Thomas Edward Brown, commonly known as T. E. Brown, was born at Douglas, Isle of Man, the sixth of ten children of a vicar. One of his older brothers was the renowned Baptist preacher and social reformer, Hugh Stowell Brown. Home-tutored by his father and the parish schoolmaster until the age of fifteen, he then entered King William’s College, the island’s premier school. A brilliant scholar, he went on to Christ Church, Oxford, graduating with a double first. Refused a Fellowship at Christ Church for snobbish reasons because he had been a servitor (a student with a free place), he was offered an equivalent post at Oriel College in 1854, but only stayed for a few terms.

He left to take up a position of deputy headmaster at his old school. He was ordained deacon in 1856 but did not proceed to priest’s orders until much later. In 1856 he married his cousin, Edith Stowell and they went on to have six children. In 1857 he became the headmaster of the Crypt School in Gloucester but found the administration side of the job tedious and left in 1863 to take up a position as a teacher at Clifton College.

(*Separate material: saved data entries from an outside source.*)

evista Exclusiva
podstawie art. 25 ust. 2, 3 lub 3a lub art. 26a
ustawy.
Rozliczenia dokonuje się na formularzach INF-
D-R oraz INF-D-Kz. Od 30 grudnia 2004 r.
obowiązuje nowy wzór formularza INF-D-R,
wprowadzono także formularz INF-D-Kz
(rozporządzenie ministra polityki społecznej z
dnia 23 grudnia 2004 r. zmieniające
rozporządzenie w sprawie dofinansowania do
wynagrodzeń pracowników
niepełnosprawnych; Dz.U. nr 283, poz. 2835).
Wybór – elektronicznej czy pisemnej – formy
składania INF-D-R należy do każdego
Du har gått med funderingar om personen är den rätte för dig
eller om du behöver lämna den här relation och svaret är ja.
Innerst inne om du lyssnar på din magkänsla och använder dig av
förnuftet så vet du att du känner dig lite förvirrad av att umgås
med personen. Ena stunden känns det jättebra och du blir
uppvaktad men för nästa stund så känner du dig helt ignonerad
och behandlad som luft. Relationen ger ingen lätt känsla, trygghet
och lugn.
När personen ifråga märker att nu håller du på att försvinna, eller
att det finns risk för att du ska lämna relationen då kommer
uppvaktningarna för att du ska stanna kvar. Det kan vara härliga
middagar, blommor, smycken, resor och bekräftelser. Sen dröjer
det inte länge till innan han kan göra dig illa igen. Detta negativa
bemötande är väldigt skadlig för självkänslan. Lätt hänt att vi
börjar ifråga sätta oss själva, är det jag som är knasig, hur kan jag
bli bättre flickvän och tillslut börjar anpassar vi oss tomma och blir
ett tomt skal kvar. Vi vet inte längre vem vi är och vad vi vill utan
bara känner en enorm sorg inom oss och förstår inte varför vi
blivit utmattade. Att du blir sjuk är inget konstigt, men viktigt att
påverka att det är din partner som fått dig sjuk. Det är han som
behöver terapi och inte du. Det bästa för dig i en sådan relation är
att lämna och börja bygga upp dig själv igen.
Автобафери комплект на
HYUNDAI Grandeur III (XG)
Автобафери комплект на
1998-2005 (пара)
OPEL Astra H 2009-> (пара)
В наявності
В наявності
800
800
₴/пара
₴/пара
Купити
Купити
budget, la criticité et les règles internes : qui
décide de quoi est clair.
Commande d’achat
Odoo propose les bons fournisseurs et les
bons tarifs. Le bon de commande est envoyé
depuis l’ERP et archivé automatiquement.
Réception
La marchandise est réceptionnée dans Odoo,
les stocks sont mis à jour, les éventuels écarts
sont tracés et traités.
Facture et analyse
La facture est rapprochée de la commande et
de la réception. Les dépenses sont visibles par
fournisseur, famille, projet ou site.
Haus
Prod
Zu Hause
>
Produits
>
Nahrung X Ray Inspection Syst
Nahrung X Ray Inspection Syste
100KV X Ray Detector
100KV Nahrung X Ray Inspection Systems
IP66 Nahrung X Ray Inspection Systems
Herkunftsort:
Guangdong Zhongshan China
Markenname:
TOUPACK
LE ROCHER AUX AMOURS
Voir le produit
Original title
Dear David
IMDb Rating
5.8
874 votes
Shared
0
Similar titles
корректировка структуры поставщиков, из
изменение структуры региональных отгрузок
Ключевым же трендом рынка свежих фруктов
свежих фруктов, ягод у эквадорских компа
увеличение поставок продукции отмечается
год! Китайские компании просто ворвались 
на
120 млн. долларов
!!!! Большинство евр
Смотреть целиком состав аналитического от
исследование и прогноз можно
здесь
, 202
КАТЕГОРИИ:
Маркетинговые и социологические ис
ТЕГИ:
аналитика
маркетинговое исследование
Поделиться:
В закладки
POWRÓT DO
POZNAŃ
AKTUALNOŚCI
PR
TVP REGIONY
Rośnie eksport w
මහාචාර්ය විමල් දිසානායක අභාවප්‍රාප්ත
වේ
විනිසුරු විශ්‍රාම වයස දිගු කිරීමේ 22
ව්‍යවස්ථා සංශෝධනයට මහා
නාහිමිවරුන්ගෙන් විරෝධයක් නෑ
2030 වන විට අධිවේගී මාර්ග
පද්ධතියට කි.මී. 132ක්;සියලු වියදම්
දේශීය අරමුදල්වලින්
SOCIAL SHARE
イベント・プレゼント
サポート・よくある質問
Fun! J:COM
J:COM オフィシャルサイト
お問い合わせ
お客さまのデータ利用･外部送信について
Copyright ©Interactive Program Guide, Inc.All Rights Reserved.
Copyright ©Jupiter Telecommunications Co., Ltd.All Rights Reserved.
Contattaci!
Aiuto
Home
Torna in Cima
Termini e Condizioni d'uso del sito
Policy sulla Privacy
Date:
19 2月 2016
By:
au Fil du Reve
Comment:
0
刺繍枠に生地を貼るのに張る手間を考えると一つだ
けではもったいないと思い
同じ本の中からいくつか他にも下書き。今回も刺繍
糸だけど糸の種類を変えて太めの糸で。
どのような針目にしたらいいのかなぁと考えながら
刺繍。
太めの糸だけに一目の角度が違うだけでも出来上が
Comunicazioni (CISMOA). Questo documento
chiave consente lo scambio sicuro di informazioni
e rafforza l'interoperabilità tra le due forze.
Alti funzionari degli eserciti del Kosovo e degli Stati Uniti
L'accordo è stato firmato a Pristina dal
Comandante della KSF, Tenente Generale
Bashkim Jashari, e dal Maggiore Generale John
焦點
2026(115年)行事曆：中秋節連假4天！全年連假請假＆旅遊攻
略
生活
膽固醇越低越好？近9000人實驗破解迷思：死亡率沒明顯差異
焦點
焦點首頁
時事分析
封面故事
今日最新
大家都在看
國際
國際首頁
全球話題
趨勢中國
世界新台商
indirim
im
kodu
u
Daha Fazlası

He was to remain there for almost thirty years as a much loved and highly respected member of staff until 1892. He then retired to his beloved Isle of Man. His wife predeceased him and he himself died suddenly of a cerebral haemorrhage on a return visit to his school in 1897.

T. E. Brown produced several volumes of poetry: the first, Fo’c’s’le Yarns in 1881, which included the poem Betsy Lee, which had been published earlier; the second, The Doctor and Other Poems in 1887; a second edition of Fo’c’s’le Yarns in 1889, which included several new poems; The Manx Witch and Other Poems in the same year; and Old John and Other Poems in 1889. Some of his narrative poetry was written in Manx dialect. Overall, his poetry displays a simple piety, a clever admixture of mirth and sorrow, a scholarly use of language and an island patriotism that fully justifies his title as Manx national poet. A famous line in his poem My Garden is “A garden is a lovesome thing, God wot”. There is a statue commemorating him in Douglas.